If you look deeper, though, we do try to centralize what is important: togetherness, friendship, family. We try to express the love in our hearts by filling our bellies and slapping each other on the back after not seeing our families for weeks, months…sometimes years.
Despite this rather odd tradition of giving thanks through gluttony, I have really tried to think and act intentionally this year for this holiday. How do I give thanks? Is by cooking that big bird and adding butter to the stuffing? How do I show how grateful I am for my healthy son, how I am still overwhelmed by my uneventful pregnancy and glorious birth experience? How do I express my joy for my husband, our home, our communities, health, faith, and even landscaping?
How do you find love in the time of thanksgiving?
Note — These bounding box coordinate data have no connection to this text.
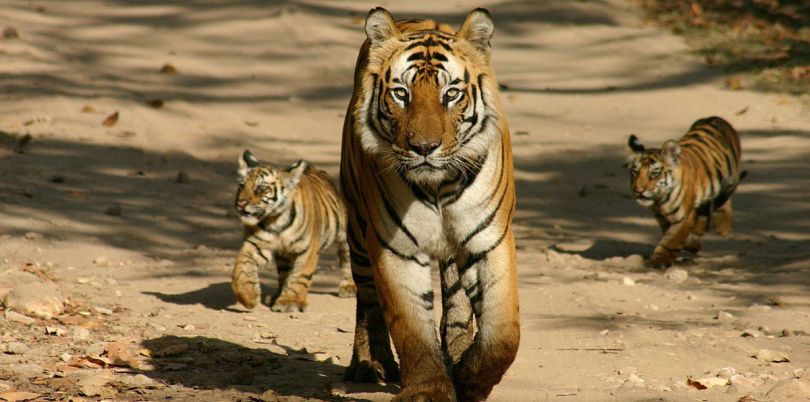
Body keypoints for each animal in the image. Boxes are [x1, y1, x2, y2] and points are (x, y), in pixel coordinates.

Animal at [340, 7, 516, 402]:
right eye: (401, 94)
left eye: (451, 94)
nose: (423, 147)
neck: (439, 186)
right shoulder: (396, 248)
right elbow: (411, 329)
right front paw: (428, 390)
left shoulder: (489, 240)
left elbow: (503, 333)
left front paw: (469, 381)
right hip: (358, 228)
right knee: (367, 298)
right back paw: (370, 363)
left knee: (457, 302)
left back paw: (457, 349)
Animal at [624, 115, 744, 266]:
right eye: (635, 172)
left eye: (654, 174)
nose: (638, 190)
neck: (659, 201)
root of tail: (715, 117)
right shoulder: (663, 218)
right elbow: (674, 236)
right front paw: (694, 243)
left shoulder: (683, 217)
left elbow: (670, 241)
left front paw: (658, 261)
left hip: (731, 178)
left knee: (725, 197)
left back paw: (723, 227)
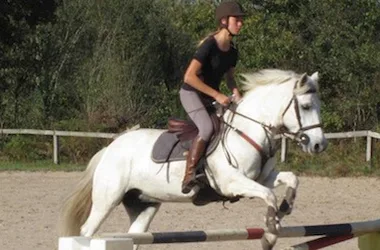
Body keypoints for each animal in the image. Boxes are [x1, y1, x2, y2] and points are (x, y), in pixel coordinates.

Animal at [58, 69, 326, 250]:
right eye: (305, 106)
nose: (319, 145)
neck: (249, 130)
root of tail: (111, 147)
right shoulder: (232, 183)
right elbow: (268, 195)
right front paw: (270, 234)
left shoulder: (263, 178)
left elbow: (291, 179)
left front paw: (285, 208)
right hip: (108, 199)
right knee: (87, 231)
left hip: (143, 205)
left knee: (134, 234)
So much of thanksgiving is about other things than thanks. It’s time for Christmas and tradition, but is gratitude, real gratitude incorporated into our traditions? In how we celebrate thanksgiving, do we really give thanks?
The people of El Salvador expressed joy over our visit, exclaiming how blessed they were that we – regular folks with limited Spanish speaking skills – came to visit their homes. They give thanks over flimpsy steel roofs and standing in six inches of mud in the homes during the rainy season. When their sons end up in jail and their spouses are sick on a makeshift cot, they focus on what they do have and are thankful.
This week, I am trying to make use everything I have and take inventory of what I really don’t need, want, or use. For instance, I am beginning with my kitchen. Instead of piling up another cart of food for the upcoming week, I’m trying to cut my own potatoes and bake them instead of buying a bag of chips. Instead of store bought dip, I’m making my own eggplant based baba ganoush. Whatever clothes haven’t been worn in 2 years is being donated. On reasonably dry and cool days, I take my bike or walk instead of the car. Isaiah’s trunk of clothes is going to be raked through and anything that is tripled or quadrupled will be donated.
It’s not about restriction or limiting. It’s about knowing what you want, using it, rejoicing in its function, and letting go of the superfluous.
Love in the time of Thanksgiving is finally letting down my guard and walking over to my neighbor’s house to simply chat. Love in the time of Thanksgiving is letting Nick be uncomfortable in going to the grocery store and allowing myself time to just relax at home. Love in the time of Thanksgiving is going to a zumba class and letting loose. It means being more gentle and accepting that not every mind can be changed, not every heart can be touched, but those who I do come in contact with would never guess that from my actions.
I try to stir my deeper memories, old paintings in my mind of figures and friends long gone. Mrs. Young, my 5th grade teacher who told me I had “such great insights” which led me to write poetry. A woman who talked to me for two hours on a train in 2000 and engaged in such rich conversation that she invited me to visit her in her Washington home. Pamela Tanner Boll, an Oscar winning film director who spent over an hour with me on the phone encouraging me to continue with my writing through the demands and difficulty of new motherhood. The speech therapist I had when I was six years old, albeit she was the scariest person to me at the time, but helped me overcome my lisp. My first surgeon who steadily walked me through the reality of ovarian tumors at age 20.
Love in the time of Thanksgiving is not only celebrating what we have and who we are today, but also humbly remembering all who brought us to our present blessings.